Rose Hsu Jordan- youngest of An-mei and George’s three daughters. Married Ted Jordan
despite protests by both sets of parents. Passive, always lets Ted make decisions until he asked
for a divorce and her mother teachers her that she must assert herself.
Plot
The book focuses on mother-daughter relationships; specifically the cultural differences
between the Chinese Immigrant mothers and the American raised daughters as well as the
generation gap. All of the four mother/daughter pairings are apart of The Joy Luck Club, which
consists of four different families, and the mothers play Mahjong. The main focus is on Jing-mei
(who goes by June), whose mother has recently died and she must take her place in the Club.
She knows that her mother had another life in China, and was married to an abusive husband
who she divorced and had to leave two other daughters on the side of the road as she was
fleeing Japan’s invasion of Kweilin during World War II. June finds out for the other women that
her mother, Suyuan, had located her two other twin daughters, born to a husband different
than June’s father, and wanted to go see them but unfortunately died. The other women urge
June to go to China and tell her half-sisters her mother’s stories. However June is unsure of how
well she knows her own mother, which worries the other mothers about their relationships
with their daughters. The novel is broken up into various sections, the first being the mothers
reflecting on their relationship with their mothers, then their daughters reflecting on their
childhood with their mothers and then the daughters discussing the struggles in their adult
lives. The final section focuses on the mothers attempting to console and support their
daughters. June finally travels to China and helps her half-sisters to know a mother they cannot
remember; she forges two other mother-daughter bonds as well. Through the journey she
comes to better understanding of her mother, including her culture, values, and beliefs. The
journey also gives hope for a better understanding for the past, present, generations and
cultures to the other mothers.
Themes
Identity- Throughout the novel, the women are all still establishing their identity and learning
about themselves. The mothers aim to teach their daughters lessons they have learned too
late, some on asserting themselves and others on family values. The daughters all are at a point
in their lives where they are married or involved, attempting to be present in their
relationships. The mothers want their daughters to know their backgrounds and what makes
them who they are. The daughters are trying to establish themselves throughout the novel,
many confused because they are half American/Chinese, or just raised in America, being raised
around American and Chinese Culture aspects.
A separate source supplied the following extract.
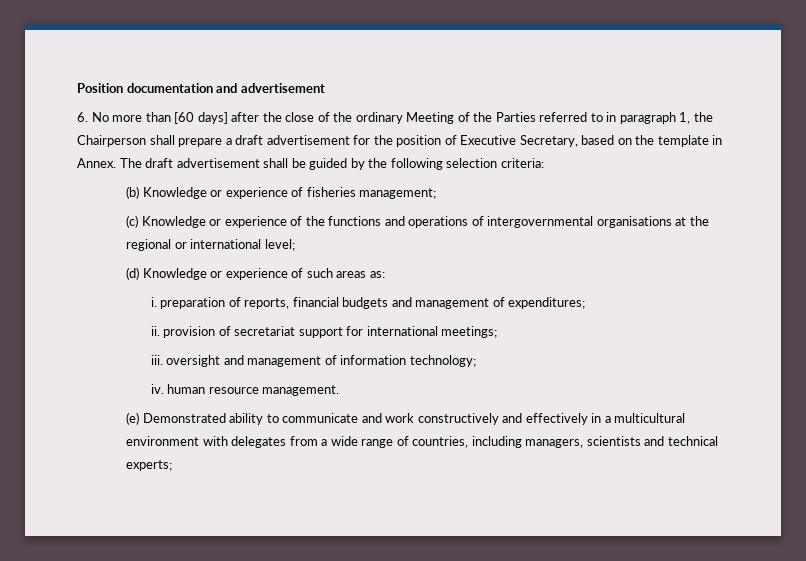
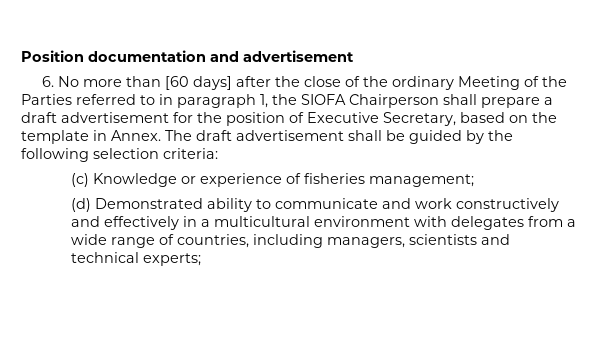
(713, 117) none -> [301,94,346,105] SIOFA
[126,186,140,199] (b) -> [70,173,89,187] (c)
[126,215,709,228] [126,239,295,251] [126,267,385,280] [150,297,586,309] [150,326,498,338] [150,355,476,367] [150,384,340,396] [126,412,140,425] (c) Knowledge or experience of the functions and operations of intergovernmental organisations at the regional or international level; // (d) Knowledge or experience of such areas as: // i. preparation of reports, financial budgets and management of expenditures; // ii. provision of secretariat support for international meetings; // iii. oversight and management of information technology; // iv. human resource management. // (e) -> [70,198,91,212] (d)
Language/communication- Along with the cultural identity crisis faced in the novel, the women
also find difficulty truly communicating. Some turn passive, letting their husbands make
decisions and speak for them. The communication barrier also plays into the misunderstanding
of mother and daughter. The daughters were all born in the U.S., while their mothers speak
broken English, and the daughters often had to translate.
America/American Dream- To the mothers, America symbolizes a better life, as it does to many
who immigrate to the country. But in a way each woman resents American ideas – they are all
afraid their daughters are not Chinese enough, and too American. They came to American in
hopes of providing a better life for their daughters and themselves. It’s as though they want
their daughters to be free and believe in the ‘American Dream’ of opportunity, but don’t
believe in some of the characteristics of American Culture that goes against their Chinese
beliefs, such as attitudes towards respect and honesty.